West should help India on clean energy, says expert

West should help India on clean energy, says expert
In the backdrop of the ongoing UN Climate Summit (COP-21) at Paris, a British researcher and expert in the realm of energy storage and sustainability has said that in order to enable India to decarbonise and develop its energy resources efficiently, the developed countries must support it by sharing their expertise, and also help provide it with some financial support (in the form of funds).

Talking to Deccan Herald on the sidelines of the Symposium on Future Electricity Grids and Utilities here on Tuesday, Prof Phil Taylor — Director of the Institute for Sustainability at Newcastle University — said, “The West (the UK and the US) grew rich and developed themselves by burning coal, during the Industrial Revolution (18th-19th centuries). Presently, India is burning coal to satiate its energy needs, and the West is suggesting that the former cease doing so.”

He added, “It isn’t fair on the part of the developing world to stop India from burning coal. Instead, they must be realistic, just, and give the country time to find alternate solutions, and understand the costs and time-frame needed to decarbonise. They may also support India’s push to reduce its carbon footprint, and identify alternate sustainable energy solutions, through some expertise and financial assistance.” Taylor, who is in India to speak with government and industry agencies on various energy topics, said that while the ‘energy trilemma’ faced by Europe and the UK, and India, is similar, there are marked differences where the latter is concerned, and which must be addressed.

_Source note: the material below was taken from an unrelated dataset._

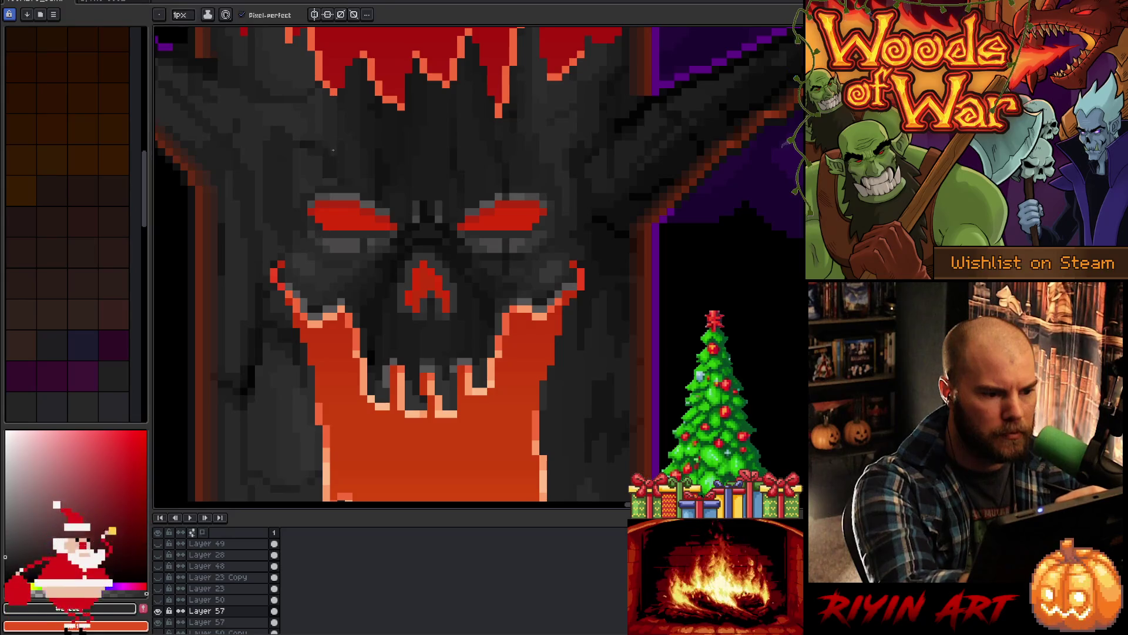
{"action": "left_click", "coordinate": [348, 245], "text": "alt"}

“In the UK, the trilemma primarily involves the ways to provide affordable energy, to maintain sustainability, and to ensure security of supply. In India, more than affordability of energy, the larger aspect revolves around accessibility of energy, with over 400 million citizens still without access to power,” Taylor said.

Another aspect that Taylor stressed on is in the area of energy security. “Considering that India’s natural gas pipeline passes through some volatile regions, India must seek to develop indigenous energy sources,” he said.